Source data
************

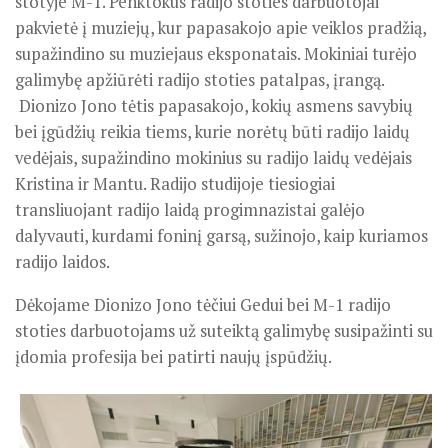
stotyje M-1. Penktokus radijo stoties darbuotojai
pakvietė į muziejų, kur papasakojo apie veiklos pradžią,
supažindino su muziejaus eksponatais. Mokiniai turėjo
galimybę apžiūrėti radijo stoties patalpas, įrangą.
Dionizo Jono tėtis papasakojo, kokių asmens savybių
bei įgūdžių reikia tiems, kurie norėtų būti radijo laidų
vedėjais, supažindino mokinius su radijo laidų vedėjais
Kristina ir Mantu. Radijo studijoje tiesiogiai
transliuojant radijo laidą progimnazistai galėjo
dalyvauti, kurdami foninį garsą, sužinojo, kaip kuriamos
radijo laidos.
Dėkojame Dionizo Jono tėčiui Gedui bei M-1 radijo
stoties darbuotojams už suteiktą galimybę susipažinti su
įdomia profesija bei patirti naujų įspūdžių.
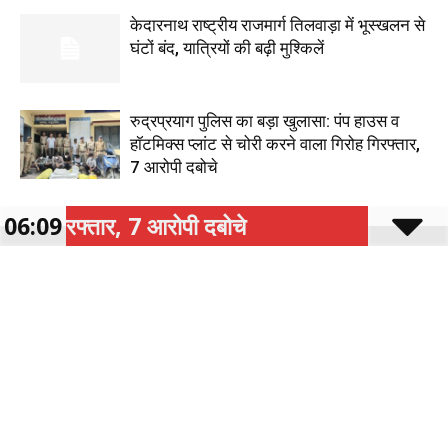
गिरफ्तार, 7 आरोपी दबोचे
06:09
केदारनाथ विधाय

************

WORK REQUEST
From the entries above, show each line that includes the string "stoties".

REPLY
stotyje M-1. Penktokus radijo stoties darbuotojai
galimybę apžiūrėti radijo stoties patalpas, įrangą.
stoties darbuotojams už suteiktą galimybę susipažinti su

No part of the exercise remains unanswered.